Record set:
------------------------------------------------------------

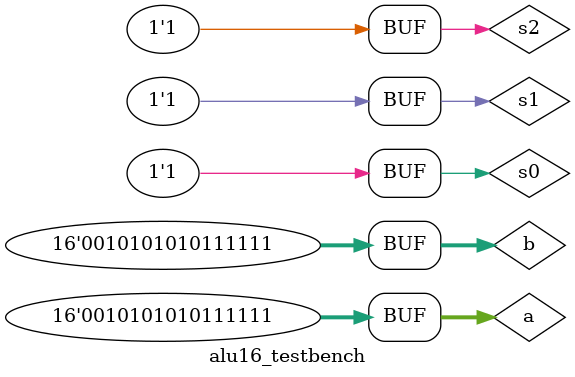
<source format=v>
`define DELAY 20
module alu16_testbench();

reg [15:0] a, b;
reg s2, s1, s0;
wire [15:0] out;

alu16 aluTest(.a(a), .b(b), .s2(s2), .s1(s1), .s0(s0), .out(out));

initial begin

//ADD
a = 16'h5BF3; b = 16'h0011; s2 = 0; s1 = 0; s0 = 0;
#`DELAY;
a = 16'h0000; b = 16'h5678; s1 = 0; s1 = 0; s0 = 0;
#`DELAY;

//SUB
a = 16'hAF23; b = 16'h0023; s2 = 0; s1 = 0; s0 = 1;
#`DELAY;
a = 16'hFFFF; b = 16'hFFFF; s2 = 0; s1 = 0; s0 = 1;
#`DELAY;

//MULT, It is not fully implemented, it has a controller and datapath.
a = 16'h0002; b = 16'h0003; s2 = 0; s1 = 1; s0 = 0;
#`DELAY;
a = 16'h0000; b = 16'h5678; s2 = 0; s1 = 1; s0 = 0;
#`DELAY;

//XOR
a = 16'h0101; b = 16'hFFFF; s2 = 0; s1 = 1; s0 = 1;
#`DELAY;
a = 16'h9999; b = 16'h0000; s2 = 0; s1 = 1; s0 = 1;
#`DELAY;

//AND
a = 16'h0000; b = 16'h1234; s2 = 1; s1 = 0; s0 = 0;
#`DELAY;
a = 16'h2ABF; b = 16'h2ABF; s2 = 1; s1 = 0; s0 = 0;
#`DELAY;

//OR
a = 16'h0000; b = 16'h1234; s2 = 1; s1 = 0; s0 = 1;
#`DELAY;
a = 16'h2ABF; b = 16'h2ABF; s2 = 1; s1 = 0; s0 = 1;
#`DELAY;

//SLT
a = 16'h3BFC; b = 16'h4212; s2 = 1; s1 = 1; s0 = 0;
#`DELAY;
a = 16'h000F; b = 16'h0001; s2 = 1; s1 = 1; s0 = 0;
#`DELAY;

//NOR
a = 16'h0000; b = 16'h1234; s2 = 1; s1 = 1; s0 = 1;
#`DELAY;
a = 16'h2ABF; b = 16'h2ABF; s0 = 1; s2 = 1; s0 = 1;
#`DELAY;



end

initial
begin
$monitor("Results: time= %2d, a= %8h, b= %8h, out= %8h, s2= %1b, s1= %1b, s0= %1b", $time, a, b, out, s2, s1, s0);
end
 

endmodule

</source>
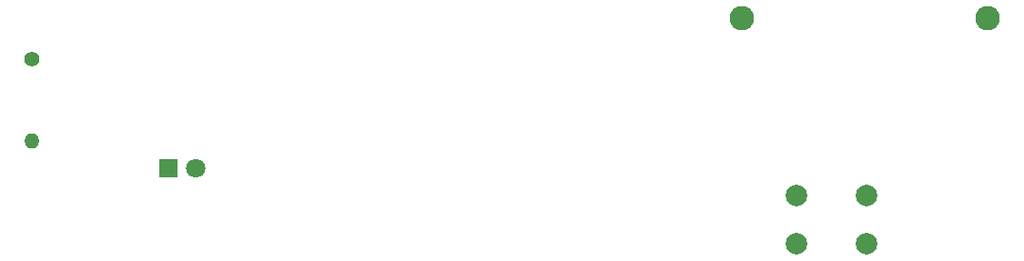
<source format=gbl>
G04 #@! TF.FileFunction,Copper,L2,Bot,Signal*
%FSLAX46Y46*%
G04 Gerber Fmt 4.6, Leading zero omitted, Abs format (unit mm)*
G04 Created by KiCad (PCBNEW 4.0.7) date Tue Mar 13 06:06:55 2018*
%MOMM*%
%LPD*%
G01*
G04 APERTURE LIST*
%ADD10C,0.100000*%
%ADD11R,1.800000X1.800000*%
%ADD12C,1.800000*%
%ADD13C,1.400000*%
%ADD14O,1.400000X1.400000*%
%ADD15C,2.000000*%
%ADD16C,2.290000*%
G04 APERTURE END LIST*
D10*
D11*
X17780000Y11430000D03*
D12*
X20320000Y11430000D03*
D13*
X5080000Y21590000D03*
D14*
X5080000Y13970000D03*
D15*
X76200000Y4390000D03*
X76200000Y8890000D03*
X82700000Y4390000D03*
X82700000Y8890000D03*
D16*
X71120000Y25400000D03*
X93980000Y25400000D03*
M02*

</source>
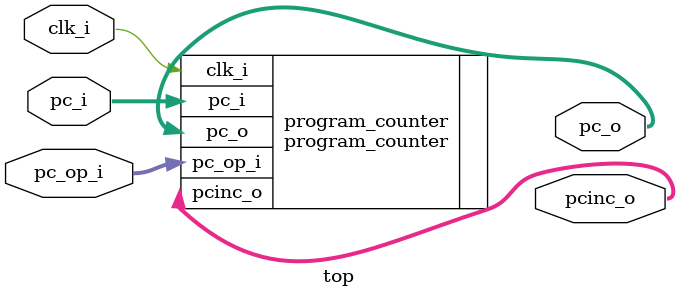
<source format=sv>
`timescale 1ns / 1ps

module top #(parameter ANCHO = 16)(
    input   logic             clk_i,
    input   logic [1:0]       pc_op_i,
    input   logic [ANCHO-1:0] pc_i,
    output  logic [ANCHO-1:0] pc_o,
    output  logic [ANCHO-1:0] pcinc_o

);

program_counter #(.ANCHO(ANCHO)) program_counter(
    .clk_i(clk_i),
    .pc_op_i(pc_op_i),
    .pc_i(pc_i),
    .pc_o(pc_o),
    .pcinc_o(pcinc_o)
);

endmodule
</source>
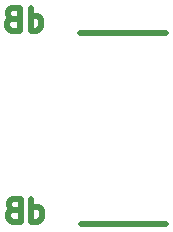
<source format=gbo>
%MOIN*%
%OFA0B0*%
%FSLAX46Y46*%
%IPPOS*%
%LPD*%
%ADD10C,0.018750000000000003*%
%ADD21C,0.018750000000000003*%
%LPD*%
G01*
D10*
X0000671428Y0000233928D02*
X0000614285Y0000233928D01*
X0000614285Y0000233928D02*
X0000557142Y0000233928D01*
X0000557142Y0000233928D02*
X0000500000Y0000233928D01*
X0000500000Y0000233928D02*
X0000442857Y0000233928D01*
X0000442857Y0000233928D02*
X0000385714Y0000233928D01*
X0000221428Y0000241071D02*
X0000221428Y0000316071D01*
X0000221428Y0000244642D02*
X0000228571Y0000241071D01*
X0000242857Y0000241071D01*
X0000249999Y0000244642D01*
X0000253571Y0000248214D01*
X0000257142Y0000255357D01*
X0000257142Y0000276785D01*
X0000253571Y0000283928D01*
X0000249999Y0000287499D01*
X0000242857Y0000291071D01*
X0000228571Y0000291071D01*
X0000221428Y0000287499D01*
X0000160714Y0000280357D02*
X0000149999Y0000276785D01*
X0000146428Y0000273214D01*
X0000142857Y0000266071D01*
X0000142857Y0000255357D01*
X0000146428Y0000248214D01*
X0000149999Y0000244642D01*
X0000157142Y0000241071D01*
X0000185714Y0000241071D01*
X0000185714Y0000316071D01*
X0000160714Y0000316071D01*
X0000153571Y0000312500D01*
X0000149999Y0000308928D01*
X0000146428Y0000301785D01*
X0000146428Y0000294642D01*
X0000149999Y0000287499D01*
X0000153571Y0000283928D01*
X0000160714Y0000280357D01*
X0000185714Y0000280357D01*
G04 next file*
%LPD*%
G04 Gerber Fmt 4.6, Leading zero omitted, Abs format (unit mm)*
G04 Created by KiCad (PCBNEW (5.1.10)-1) date 2021-10-03 13:09:16*
G01*
G04 APERTURE LIST*
G04 APERTURE END LIST*
D21*
X0000669066Y0000870542D02*
X0000611923Y0000870542D01*
X0000611923Y0000870542D02*
X0000554780Y0000870542D01*
X0000554780Y0000870542D02*
X0000497637Y0000870542D01*
X0000497637Y0000870542D02*
X0000440494Y0000870542D01*
X0000440494Y0000870542D02*
X0000383352Y0000870542D01*
X0000219066Y0000877685D02*
X0000219066Y0000952685D01*
X0000219066Y0000881257D02*
X0000226209Y0000877685D01*
X0000240494Y0000877685D01*
X0000247637Y0000881257D01*
X0000251209Y0000884828D01*
X0000254780Y0000891971D01*
X0000254780Y0000913399D01*
X0000251209Y0000920542D01*
X0000247637Y0000924114D01*
X0000240494Y0000927685D01*
X0000226209Y0000927685D01*
X0000219066Y0000924114D01*
X0000158352Y0000916971D02*
X0000147637Y0000913399D01*
X0000144066Y0000909828D01*
X0000140494Y0000902685D01*
X0000140494Y0000891971D01*
X0000144066Y0000884828D01*
X0000147637Y0000881257D01*
X0000154780Y0000877685D01*
X0000183352Y0000877685D01*
X0000183352Y0000952685D01*
X0000158352Y0000952685D01*
X0000151209Y0000949114D01*
X0000147637Y0000945542D01*
X0000144066Y0000938399D01*
X0000144066Y0000931257D01*
X0000147637Y0000924114D01*
X0000151209Y0000920542D01*
X0000158352Y0000916971D01*
X0000183352Y0000916971D01*
M02*
</source>
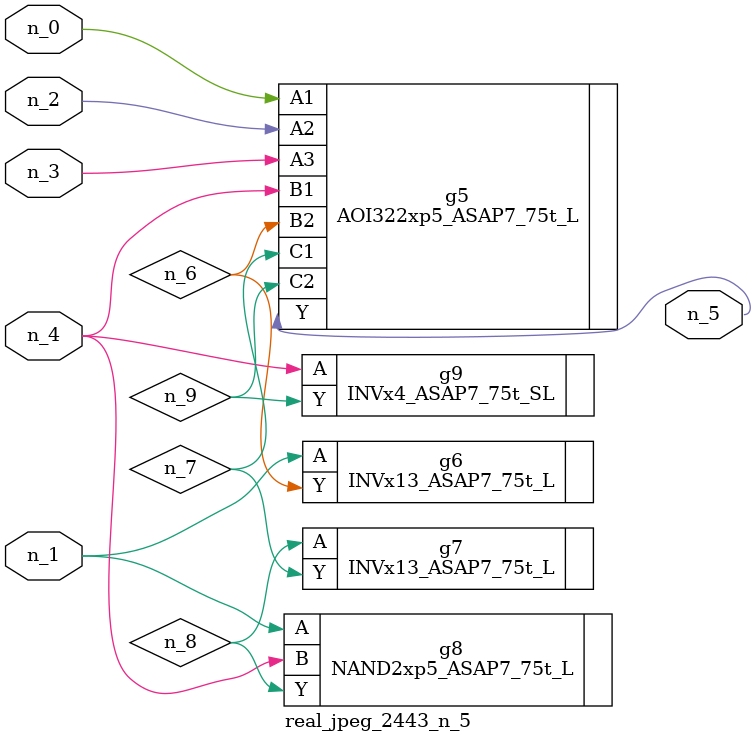
<source format=v>
module real_jpeg_2443_n_5 (n_4, n_0, n_1, n_2, n_3, n_5);

input n_4;
input n_0;
input n_1;
input n_2;
input n_3;

output n_5;

wire n_8;
wire n_6;
wire n_7;
wire n_9;

AOI322xp5_ASAP7_75t_L g5 ( 
.A1(n_0),
.A2(n_2),
.A3(n_3),
.B1(n_4),
.B2(n_6),
.C1(n_7),
.C2(n_9),
.Y(n_5)
);

INVx13_ASAP7_75t_L g6 ( 
.A(n_1),
.Y(n_6)
);

NAND2xp5_ASAP7_75t_L g8 ( 
.A(n_1),
.B(n_4),
.Y(n_8)
);

INVx4_ASAP7_75t_SL g9 ( 
.A(n_4),
.Y(n_9)
);

INVx13_ASAP7_75t_L g7 ( 
.A(n_8),
.Y(n_7)
);


endmodule
</source>
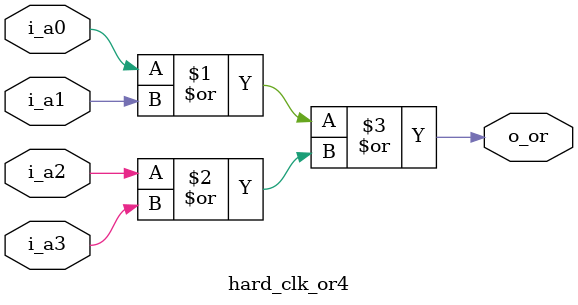
<source format=v>

module hard_clk_or4
(
  input   i_a0   ,
  input   i_a1   ,
  input   i_a2   ,
  input   i_a3   ,
  output  o_or
) ;

assign  o_or  =   ( i_a0 | i_a1 ) | ( i_a2 | i_a3 ) ;

endmodule


</source>
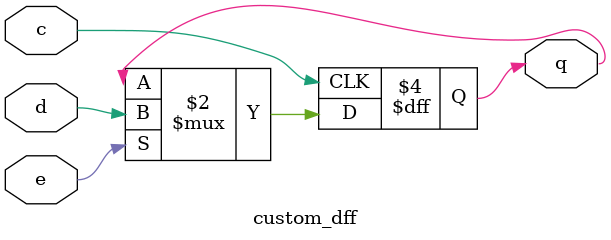
<source format=v>


module clk_buf_pll_ff (
    input  wire data_i,
    input wire clk,
    input  wire enable,
    output wire data_o
);
    wire clk_i_buf;
    wire const1;
    wire pll_clk_div4;

    assign const1 = 1;

    CLK_BUF clock_buffer (.I(clk), .O(clk_i_buf));
    
    custom_dff flip_flop(.d(data_i), .c(pll_clk_div4), .e(enable), .q(data_o));

    PLL #(.PLL_MULT(16), .PLL_DIV(1), .PLL_POST_DIV(2)) clk_pll_gen (
        .PLL_EN(const1), // PLL Enable
        .CLK_IN(clk_i_buf), // Clock input
        .CLK_OUT_DIV4(pll_clk_div4)
        );

endmodule


module custom_dff(
    input wire d,
    input wire c,
    input wire e,
    output reg q
);
    always @(posedge c) begin
        if(e)q <= d;
    end
endmodule
</source>
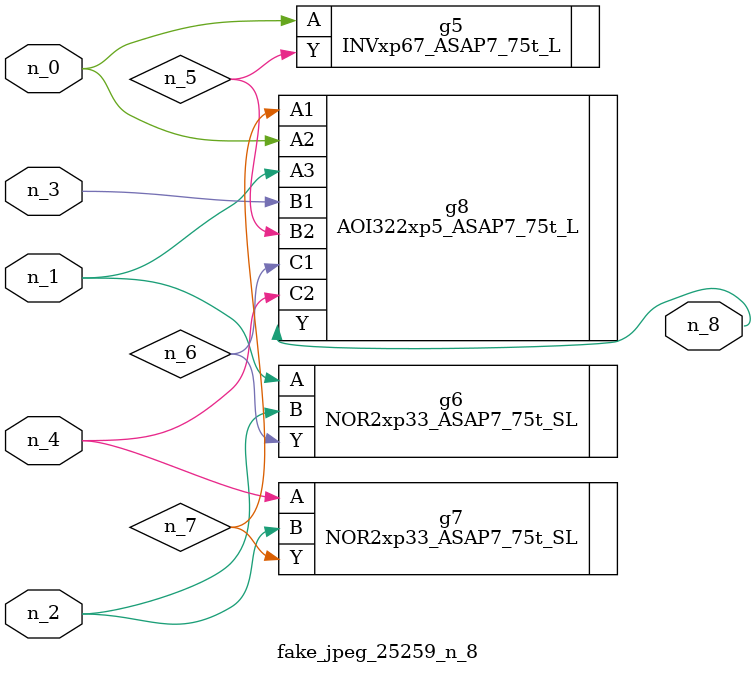
<source format=v>
module fake_jpeg_25259_n_8 (n_3, n_2, n_1, n_0, n_4, n_8);

input n_3;
input n_2;
input n_1;
input n_0;
input n_4;

output n_8;

wire n_6;
wire n_5;
wire n_7;

INVxp67_ASAP7_75t_L g5 ( 
.A(n_0),
.Y(n_5)
);

NOR2xp33_ASAP7_75t_SL g6 ( 
.A(n_1),
.B(n_2),
.Y(n_6)
);

NOR2xp33_ASAP7_75t_SL g7 ( 
.A(n_4),
.B(n_2),
.Y(n_7)
);

AOI322xp5_ASAP7_75t_L g8 ( 
.A1(n_7),
.A2(n_0),
.A3(n_1),
.B1(n_3),
.B2(n_5),
.C1(n_6),
.C2(n_4),
.Y(n_8)
);


endmodule
</source>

------------------------------------------------------------

Required action: From the listing, reproduce every line where the word "hFFFF" is present.

Answer section:
a = 16'hFFFF; b = 16'hFFFF; s2 = 0; s1 = 0; s0 = 1;
a = 16'h0101; b = 16'hFFFF; s2 = 0; s1 = 1; s0 = 1;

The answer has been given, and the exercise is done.